The Warren Beatty Complex
Remember Warren Beatty? No, not the aging producer of today, but the Warren Beatty of the 60’s, (rent “Splendor in the Grass” to see what I’m talking about), the boyish, incredibly handsome actor who flicked from one beautiful woman to another, never considering any long term relationship until Father Time began to take its toll on his once hunky looks, and he decided to get legally hitched to the attractive but not all that beautiful Annette Benning and sire some kids. The rumor that he was actually gay I don’t think was ever substantiated, but whatever his true motives for marrying the first and, so far, only time in his life when he was well into his fifties, it seemed he had decided to “sow his oats” until he had exploited every last drop of his to-die-for looks and overt sexuality before taking himself off the market.
Ditto, by the way, for George Clooney.
There’s also a theory among some sociologists that beautiful women will fuck their youth away with super-masculine men, but when that biological clock for having kids starts ticking down, they choose the nerdy, pseudo-effeminate nurturing type. My gay neighbors told me they were the butchest guys among a sea of heteros at a birthday party for the son of a straight couple they knew.
Well, as a gay man on the north side of 50, I seem to see what I call the Warren Beatty Complex in a lot of gay male pairings. Sure, you’ll have your share of thirty-something, forty something dynamic duos that may last a few years before threesomes no longer work to revitalize the romance; but when it comes to something more permanent, more and more what, at least, I’m witnessing is the still pretty-but-beginning-to get-haggard guy settling down with some much older and grayer Plain Paul. The ones where you ask yourself, “what the fuck does he see in him?”
When sugar daddyism isn’t in the equation, it’s either the mirror and former pretty man’s psyche telling him he can no longer live up to his once wild reputation as a heartbreaker; or he’s decided voluntarily to hang up his jockstrap, at least publicly, and spend Friday nights at home watching TV with his designated partner, tired of having to be endlessly “on,” looking for some stability in his life, and finally waking up to the fact that a gym bunny lover isn’t necessarily the secret to happiness.

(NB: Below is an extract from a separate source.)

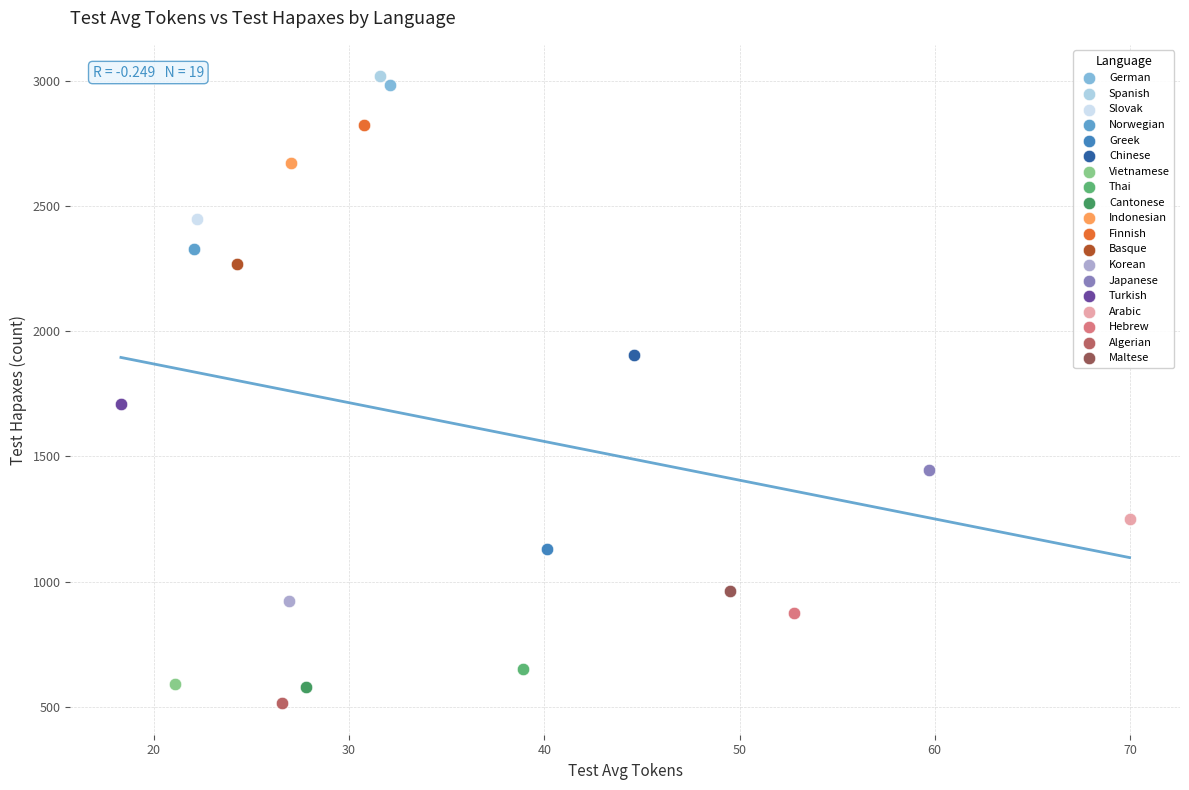

What are all the series names shown in the legend?

German, Spanish, Slovak, Norwegian, Greek, Chinese, Vietnamese, Thai, Cantonese, Indonesian, Finnish, Basque, Korean, Japanese, Turkish, Arabic, Hebrew, Algerian, Maltese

And probably is as fleeting as confetti on New Year’s.
These guys I classify as the lucky ones, the ones who’ve played and played and played, and just when the needle in that long playing record gets stuck, “find” someone as a companion/lover for their – should I dare say it? – old age.
But I think for many gay guys, pretty or not, the scenario is not all that rosy. Waiting for Mr. Right, or I should say, Mr. Perfect, often an illusion colored by our own sub-culture’s perpetually adolescent fantasies, they, in the process, pass up decent guys who could really care for them for some empty-headed humps who can’t even spell the word commitment. Then, one day – in their late forties or late fifties – or for the well preserved among us – in their sixties – they wake up and realize Time has run out and they are no longer partner – or bedroom – material.

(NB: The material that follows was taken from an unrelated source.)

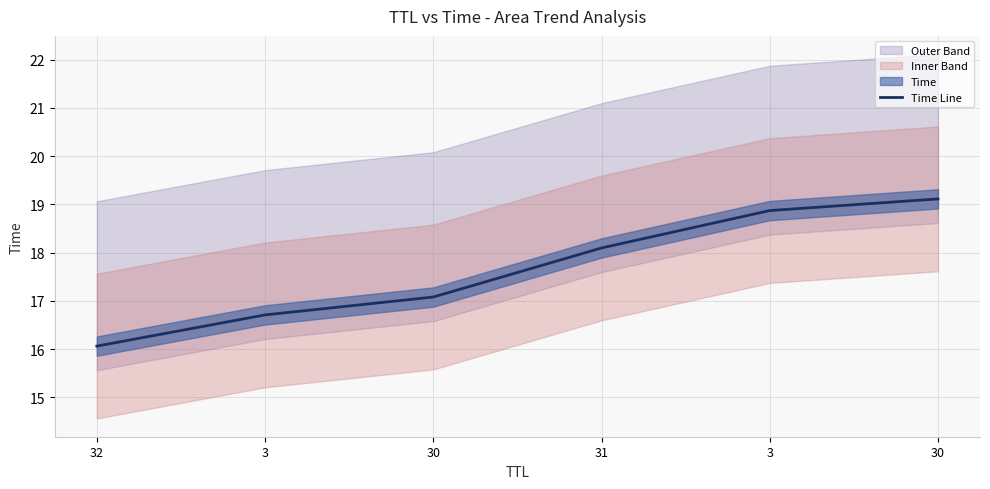

Count the number of categories in the chart.

6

They’re the guys you see hovering around the bars and sex clubs, thin and brittle, or swollen and triple-chinned, but with a shadow of past sexiness lingering in their faces, still trying to play a young man’s game, still thinking they look hot in their leather harness, blotting out reality with too many rounds of two-for-ones.
They’re the guys on the hook-up sites who, at an admitted 55, say they are still seeking an “LTR.” Or are still waiting for “Mr. Right.”
Is it that Beatty had his epiphany before it was too late?